You could say that the newly formed Japanese animation company Studio Ponoc exists in the shadow of Studio Ghibli. Or that Studio Ghibli – particularly the work of its co-founder, the great Hayao Miyazaki – informs its heart and soul. Both make the point that the new kid on the block could not exist without the old one, without whom, perhaps, there would be no block in the first place.
With the fate of Ghibli uncertain, a new studio was founded and Hiromasa Yonebayashi (who directed the Ghibli-produced When Marnie Was There and Arrietty) is the first filmmaker out of the gates. Ponoc is a Serbo-Croatian word meaning “midnight”, a fitting name: the end of one day; the beginning of another. The studio is off to flying start with Mary and the Witch’s Flower, a deceptively complex family film told with clarity and purpose.

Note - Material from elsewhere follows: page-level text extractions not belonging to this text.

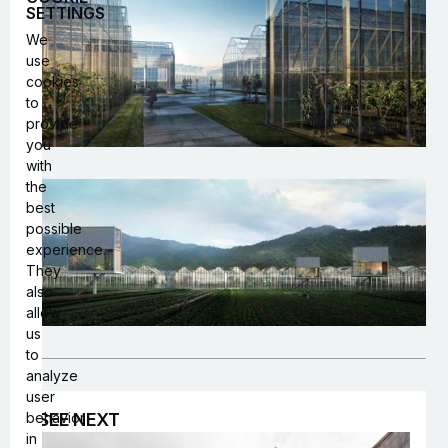
SETTINGS
We
use
cookies
to
provide
you
with
the
best
possible
experience.
They
also
allow
us
to
analyze
user
behavior
SEE NEXT
in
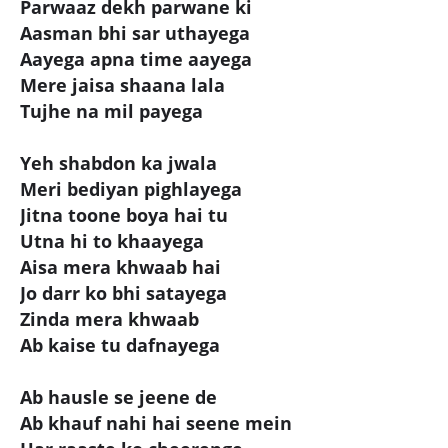
Parwaaz dekh parwane ki
Aasman bhi sar uthayega
Aayega apna time aayega
Mere jaisa shaana lala
Tujhe na mil payega
Yeh shabdon ka jwala
Meri bediyan pighlayega
Jitna toone boya hai tu
Utna hi to khaayega
Aisa mera khwaab hai
Jo darr ko bhi satayega
Zinda mera khwaab
Ab kaise tu dafnayega
Ab hausle se jeene de
Ab khauf nahi hai seene mein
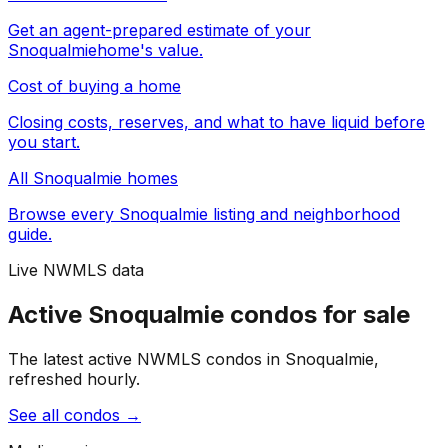
Get an agent-prepared estimate of your
Snoqualmie
home's value.
Cost of buying a home
Closing costs, reserves, and what to have liquid before
you start.
All
Snoqualmie
homes
Browse every
Snoqualmie
listing and neighborhood
guide.
Live NWMLS data
Active Snoqualmie condos for sale
The latest active NWMLS condos in Snoqualmie,
refreshed hourly.
See all condos
→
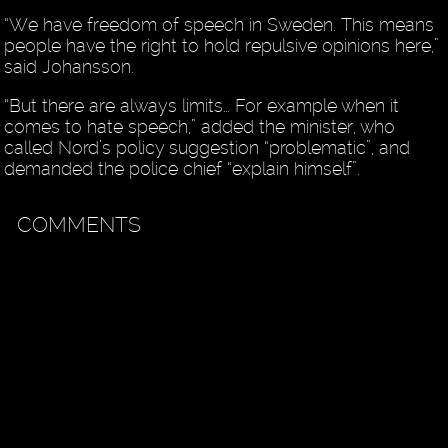
“We have freedom of speech in Sweden. This means
people have the right to hold repulsive opinions here,”
said Johansson.
“But there are always limits… For example when it
comes to hate speech,” added the minister, who
called Nord’s policy suggestion “problematic”, and
demanded the police chief “explain himself”.
COMMENTS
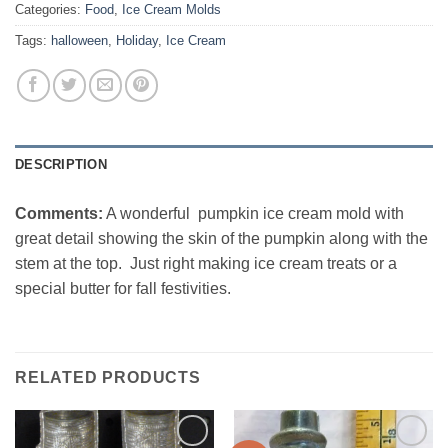
Categories:
Food
,
Ice Cream Molds
Tags:
halloween
,
Holiday
,
Ice Cream
DESCRIPTION
Comments:
A wonderful pumpkin ice cream mold with
great detail showing the skin of the pumpkin along with the
stem at the top. Just right making ice cream treats or a
special butter for fall festivities.
RELATED PRODUCTS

The story is slight, as per Ghibli tradition – with some exceptions – framed from a young girl’s perspective. Mary (voiced by Ruby Barnhill in the English dubbed version) discovers a magical alternative to quiet afternoons spent with her placid great-aunt Charlotte (Lynda Baron). She happens upon the titular flower after being led into a forest, Alice in Wonderland style, by a cat in lieu of a rabbit.
The plucky protagonist arrives at Endor School, a college for magic, where the headmistress (Kate Winslet) and a mad professor (Jim Broadbent) regard her as a prodigy pupil. Mary insists there is nothing special about her, understanding her special abilities are solely the product of the plant. This lends the film flexibility as an allegory about drug use. And, as it evolves, when we learn of the school’s plan to usurp the magic Mary chanced upon, it becomes a cautionary message about progress: of attempting to take quick leaps in science rather than studied, measured steps.
To say Mary and the Witch’s Flower looks strikingly beautiful is to observe that grass is green and the sky is blue. Japanese animators generally work to a higher standard than their western counterparts. The sharp lines and hand drawn, or hand drawn-esque aesthetic of films made in this mould (the ‘house’ Ghibli style) do more to communicate the complexity of a story’s themes than cuddlier, curvier textures characteristic of the west. Even characters in the best Pixar films can look like bobbleheads.
Yonebayashi’s film also contains a spectacular, ‘free the animals’, Jumanji-esque stampede, arising from a part of the script (written by Yonebayashi and Riko Sakaguchi) cynical about animal experimentation, with magic potions in the proverbial test tubes: the lefty politics of Okja combined with Fantastic Beasts and Where to Find Them. The director is also intrigued by posthumanism, the headmistress and professor pining to create magically enhanced people capable of transcending limitations of the body and mind.
The folly of the headmistress and mad professor’s hysterical ambition is reconfigured into an optimistic message, through which the director explores progress as a non-linear trajectory. “What’s done is done until it’s undone,” says Mary in a climactic moment, rescinding progress for moral reasons – an antidote to the current, frenetic attitude towards technological evolution, epitomised in Facebook’s founding rally cry ‘Move Fast and Break Things’.
There are tender and ethereal moments, hinting at magic as a subjective term contingent on how – rather than where – one looks. When Mary enters Endor School she is dazzled by its elevators and asks how they work. They are powered by electricity, the headmistress tells her, and this “is also a form of magic.” As is something as prosaic as a broomstick, or as natural as a flower, or as melancholic as an elderly person recalling their youth. Mary and the Witch’s Flower is full of beautiful pictures, but, to its great credit, the film invests more colour into its themes.